◆ **EXTRACT**:
Update: I just read Susannah Fox's summary of the data on e-patients.net. She quoted an interesting stat from the study:
"Facebook/MySpace/Twitter fans: You’re the big loser in this survey. There is very little evidence that social networks have become e-patient hang-outs. Health orgs may want to spend their resources elsewhere for now: just 6% of e-patients who use social network sites started or joined a health-related group."
This brings up an interesting point regarding media consumption habits -- a key area I've been focusing on with clients for the past year. Before you take the plunge into social technologies you've got to understand whether your core audience is using them. While in general, the bulk of e-patients may not be utilizing these sites, you may find -- with research -- that the people you care about are. Do the research, it's worth the time, effort and money.
Today the Pew Internet and American Life Project released another must-read report for those interested in the Internet is influencing the exchange of health information. Titled "The Social Life of Health Information," the report focuses on how online health seekers or "e-patients" are using traditional and social online technologies.

◆ **EXTRACTED ENTRIES**:
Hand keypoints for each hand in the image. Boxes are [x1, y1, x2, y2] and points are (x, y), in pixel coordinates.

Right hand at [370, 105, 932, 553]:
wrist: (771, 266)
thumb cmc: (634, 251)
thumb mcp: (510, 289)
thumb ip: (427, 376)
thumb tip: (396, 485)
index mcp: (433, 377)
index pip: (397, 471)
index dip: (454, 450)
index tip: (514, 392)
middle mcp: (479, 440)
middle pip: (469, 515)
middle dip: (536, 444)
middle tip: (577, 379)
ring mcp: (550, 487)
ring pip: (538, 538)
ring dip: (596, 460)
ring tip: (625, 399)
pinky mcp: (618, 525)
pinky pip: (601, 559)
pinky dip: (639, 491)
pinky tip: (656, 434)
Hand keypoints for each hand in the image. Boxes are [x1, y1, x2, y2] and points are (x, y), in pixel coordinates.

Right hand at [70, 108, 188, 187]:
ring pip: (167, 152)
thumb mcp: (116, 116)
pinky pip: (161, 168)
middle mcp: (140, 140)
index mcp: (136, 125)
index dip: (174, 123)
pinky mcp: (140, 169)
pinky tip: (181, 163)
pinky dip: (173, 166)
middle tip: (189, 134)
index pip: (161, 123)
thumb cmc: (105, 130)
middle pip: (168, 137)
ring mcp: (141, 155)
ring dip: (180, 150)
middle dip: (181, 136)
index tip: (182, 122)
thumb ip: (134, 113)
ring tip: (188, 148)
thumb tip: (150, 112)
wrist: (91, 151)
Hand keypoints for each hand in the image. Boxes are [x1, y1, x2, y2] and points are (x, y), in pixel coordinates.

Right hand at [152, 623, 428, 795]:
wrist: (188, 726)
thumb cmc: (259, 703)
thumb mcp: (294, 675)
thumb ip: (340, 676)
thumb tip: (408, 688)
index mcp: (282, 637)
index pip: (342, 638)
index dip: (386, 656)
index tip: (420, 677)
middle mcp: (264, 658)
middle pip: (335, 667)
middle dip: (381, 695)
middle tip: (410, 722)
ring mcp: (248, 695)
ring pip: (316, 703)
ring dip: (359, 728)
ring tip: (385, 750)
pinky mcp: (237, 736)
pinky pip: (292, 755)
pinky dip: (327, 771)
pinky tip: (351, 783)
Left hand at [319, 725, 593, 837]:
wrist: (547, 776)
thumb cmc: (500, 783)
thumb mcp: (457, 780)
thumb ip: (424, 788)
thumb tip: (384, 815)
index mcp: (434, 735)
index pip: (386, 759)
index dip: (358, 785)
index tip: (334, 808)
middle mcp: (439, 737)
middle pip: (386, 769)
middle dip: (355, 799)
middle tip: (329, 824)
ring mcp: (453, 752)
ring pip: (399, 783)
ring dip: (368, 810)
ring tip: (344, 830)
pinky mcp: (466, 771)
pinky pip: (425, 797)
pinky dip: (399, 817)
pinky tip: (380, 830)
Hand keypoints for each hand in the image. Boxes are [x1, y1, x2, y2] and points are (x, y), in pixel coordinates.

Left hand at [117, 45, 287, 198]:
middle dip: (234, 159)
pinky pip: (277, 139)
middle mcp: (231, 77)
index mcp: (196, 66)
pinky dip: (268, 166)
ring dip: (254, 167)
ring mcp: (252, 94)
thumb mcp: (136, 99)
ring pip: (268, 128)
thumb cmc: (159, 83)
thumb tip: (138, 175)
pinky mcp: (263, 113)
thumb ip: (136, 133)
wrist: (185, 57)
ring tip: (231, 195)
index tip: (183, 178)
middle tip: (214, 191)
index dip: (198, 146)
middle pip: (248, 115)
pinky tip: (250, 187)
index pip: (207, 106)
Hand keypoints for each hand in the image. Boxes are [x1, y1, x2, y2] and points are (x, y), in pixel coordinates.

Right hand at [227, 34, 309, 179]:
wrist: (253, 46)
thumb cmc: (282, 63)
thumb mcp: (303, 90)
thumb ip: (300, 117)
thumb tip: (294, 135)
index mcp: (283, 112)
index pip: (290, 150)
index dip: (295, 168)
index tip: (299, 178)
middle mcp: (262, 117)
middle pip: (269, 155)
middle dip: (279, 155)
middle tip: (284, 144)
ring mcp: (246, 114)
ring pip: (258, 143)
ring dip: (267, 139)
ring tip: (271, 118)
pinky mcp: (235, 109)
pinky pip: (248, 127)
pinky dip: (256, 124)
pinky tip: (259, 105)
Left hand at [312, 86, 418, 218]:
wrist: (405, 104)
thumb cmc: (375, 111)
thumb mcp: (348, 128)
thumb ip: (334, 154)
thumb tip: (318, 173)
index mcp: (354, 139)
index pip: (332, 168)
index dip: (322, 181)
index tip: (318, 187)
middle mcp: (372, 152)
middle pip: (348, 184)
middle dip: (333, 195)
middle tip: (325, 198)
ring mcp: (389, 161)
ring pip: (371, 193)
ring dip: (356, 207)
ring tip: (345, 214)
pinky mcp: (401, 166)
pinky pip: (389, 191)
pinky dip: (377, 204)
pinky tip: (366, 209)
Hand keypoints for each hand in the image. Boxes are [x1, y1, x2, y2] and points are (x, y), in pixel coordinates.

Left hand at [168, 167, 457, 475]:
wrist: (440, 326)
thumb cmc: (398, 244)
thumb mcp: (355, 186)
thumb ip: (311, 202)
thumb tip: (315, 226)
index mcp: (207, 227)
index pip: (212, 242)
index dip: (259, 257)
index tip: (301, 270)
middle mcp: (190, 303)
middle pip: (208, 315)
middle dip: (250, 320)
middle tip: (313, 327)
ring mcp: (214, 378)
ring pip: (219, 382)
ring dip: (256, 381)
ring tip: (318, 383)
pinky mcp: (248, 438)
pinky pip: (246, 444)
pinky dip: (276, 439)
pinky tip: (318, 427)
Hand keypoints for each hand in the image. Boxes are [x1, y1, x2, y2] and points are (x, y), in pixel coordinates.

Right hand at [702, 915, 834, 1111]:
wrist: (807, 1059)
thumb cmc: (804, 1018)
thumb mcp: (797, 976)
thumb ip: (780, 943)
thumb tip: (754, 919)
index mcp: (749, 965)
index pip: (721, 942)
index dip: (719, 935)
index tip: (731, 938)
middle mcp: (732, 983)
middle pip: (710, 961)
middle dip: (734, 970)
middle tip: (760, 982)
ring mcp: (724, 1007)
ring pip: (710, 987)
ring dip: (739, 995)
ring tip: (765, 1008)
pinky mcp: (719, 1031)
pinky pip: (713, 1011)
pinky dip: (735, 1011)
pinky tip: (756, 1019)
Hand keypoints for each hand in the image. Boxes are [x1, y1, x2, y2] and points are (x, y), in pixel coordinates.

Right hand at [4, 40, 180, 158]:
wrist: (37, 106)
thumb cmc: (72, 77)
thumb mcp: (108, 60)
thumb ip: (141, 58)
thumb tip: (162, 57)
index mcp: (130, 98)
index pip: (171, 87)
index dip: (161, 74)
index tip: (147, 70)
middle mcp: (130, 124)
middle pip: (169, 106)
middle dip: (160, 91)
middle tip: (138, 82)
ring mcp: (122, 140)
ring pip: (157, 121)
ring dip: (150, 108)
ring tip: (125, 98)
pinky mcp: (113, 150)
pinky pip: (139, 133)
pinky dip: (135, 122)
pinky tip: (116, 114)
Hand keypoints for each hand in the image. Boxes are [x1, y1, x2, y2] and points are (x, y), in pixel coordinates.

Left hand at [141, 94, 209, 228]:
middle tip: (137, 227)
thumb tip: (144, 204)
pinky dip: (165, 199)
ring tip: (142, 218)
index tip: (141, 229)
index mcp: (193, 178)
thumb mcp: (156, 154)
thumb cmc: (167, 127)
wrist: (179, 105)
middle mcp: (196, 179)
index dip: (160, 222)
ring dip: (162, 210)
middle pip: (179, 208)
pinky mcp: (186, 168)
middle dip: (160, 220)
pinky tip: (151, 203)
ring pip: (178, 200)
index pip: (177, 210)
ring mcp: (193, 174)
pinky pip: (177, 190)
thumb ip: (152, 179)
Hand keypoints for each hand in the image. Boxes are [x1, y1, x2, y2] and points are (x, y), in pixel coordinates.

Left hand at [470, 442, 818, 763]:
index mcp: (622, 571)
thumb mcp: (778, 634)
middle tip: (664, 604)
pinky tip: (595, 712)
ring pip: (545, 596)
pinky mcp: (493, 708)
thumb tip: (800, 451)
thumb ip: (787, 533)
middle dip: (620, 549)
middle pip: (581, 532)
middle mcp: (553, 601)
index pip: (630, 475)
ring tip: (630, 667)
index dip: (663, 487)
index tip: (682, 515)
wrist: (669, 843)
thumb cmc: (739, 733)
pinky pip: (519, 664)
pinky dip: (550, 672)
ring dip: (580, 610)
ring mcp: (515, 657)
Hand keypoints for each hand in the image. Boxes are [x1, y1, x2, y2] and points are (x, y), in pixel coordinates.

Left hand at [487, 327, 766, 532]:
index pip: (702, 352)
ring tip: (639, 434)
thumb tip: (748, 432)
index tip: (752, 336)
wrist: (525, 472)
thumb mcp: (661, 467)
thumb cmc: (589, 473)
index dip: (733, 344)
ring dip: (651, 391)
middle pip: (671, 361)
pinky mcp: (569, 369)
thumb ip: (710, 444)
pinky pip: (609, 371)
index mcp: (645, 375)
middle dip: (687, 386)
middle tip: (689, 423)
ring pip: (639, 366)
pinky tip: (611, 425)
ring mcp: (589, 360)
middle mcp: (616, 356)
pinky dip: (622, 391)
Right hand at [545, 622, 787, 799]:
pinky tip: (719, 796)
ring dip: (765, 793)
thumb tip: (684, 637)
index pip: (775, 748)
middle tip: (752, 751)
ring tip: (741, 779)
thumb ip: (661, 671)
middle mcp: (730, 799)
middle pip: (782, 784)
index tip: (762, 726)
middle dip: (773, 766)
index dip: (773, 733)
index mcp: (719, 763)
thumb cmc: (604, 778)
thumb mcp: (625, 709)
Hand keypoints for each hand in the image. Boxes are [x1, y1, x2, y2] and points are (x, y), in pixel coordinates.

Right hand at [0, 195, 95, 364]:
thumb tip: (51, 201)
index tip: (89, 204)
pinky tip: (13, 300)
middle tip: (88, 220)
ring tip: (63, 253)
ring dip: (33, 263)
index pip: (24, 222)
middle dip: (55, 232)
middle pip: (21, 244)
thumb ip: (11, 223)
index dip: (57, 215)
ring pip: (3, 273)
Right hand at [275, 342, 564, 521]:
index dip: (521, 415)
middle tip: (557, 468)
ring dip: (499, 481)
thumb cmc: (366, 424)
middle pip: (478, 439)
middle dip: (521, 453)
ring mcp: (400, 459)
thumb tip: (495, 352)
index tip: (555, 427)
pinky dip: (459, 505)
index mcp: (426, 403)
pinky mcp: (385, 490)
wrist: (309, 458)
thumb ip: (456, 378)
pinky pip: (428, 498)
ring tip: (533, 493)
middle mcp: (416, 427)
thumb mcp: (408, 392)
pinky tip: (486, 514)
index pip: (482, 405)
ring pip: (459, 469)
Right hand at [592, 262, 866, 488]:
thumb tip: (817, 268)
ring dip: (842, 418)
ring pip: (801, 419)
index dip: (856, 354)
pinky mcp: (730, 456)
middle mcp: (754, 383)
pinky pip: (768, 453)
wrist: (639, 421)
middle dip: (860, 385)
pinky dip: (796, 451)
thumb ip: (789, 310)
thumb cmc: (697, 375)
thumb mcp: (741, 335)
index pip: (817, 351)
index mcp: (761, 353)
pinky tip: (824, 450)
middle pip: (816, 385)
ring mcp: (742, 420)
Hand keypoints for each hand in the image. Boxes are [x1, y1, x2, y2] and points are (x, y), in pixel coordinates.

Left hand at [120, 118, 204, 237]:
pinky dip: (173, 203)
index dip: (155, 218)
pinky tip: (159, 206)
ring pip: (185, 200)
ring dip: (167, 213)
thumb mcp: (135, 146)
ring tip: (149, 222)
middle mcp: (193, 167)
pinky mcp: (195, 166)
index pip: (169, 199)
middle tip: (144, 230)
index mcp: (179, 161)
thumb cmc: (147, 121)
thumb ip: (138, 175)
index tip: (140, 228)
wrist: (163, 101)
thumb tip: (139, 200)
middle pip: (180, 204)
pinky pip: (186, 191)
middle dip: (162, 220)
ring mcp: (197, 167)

◆ **TASK ITEM A**: Translate this sentence from the post on e-patients into Spanish: "Before you take the plunge into social technologies you've got to understand whether your core audience is using them."
◆ **TASK ITEM B**: Reproduce the passage of the post on e-patients that runs from "This brings up" up to and including "social online technologies.", keeping every word and mark unchanged.

◆ **TASK SOLUTION A**: Antes de lanzarte a las tecnologías sociales, tienes que entender si tu público principal las está usando.

◆ **TASK SOLUTION B**:
This brings up an interesting point regarding media consumption habits -- a key area I've been focusing on with clients for the past year. Before you take the plunge into social technologies you've got to understand whether your core audience is using them. While in general, the bulk of e-patients may not be utilizing these sites, you may find -- with research -- that the people you care about are. Do the research, it's worth the time, effort and money.
Today the Pew Internet and American Life Project released another must-read report for those interested in the Internet is influencing the exchange of health information. Titled "The Social Life of Health Information," the report focuses on how online health seekers or "e-patients" are using traditional and social online technologies.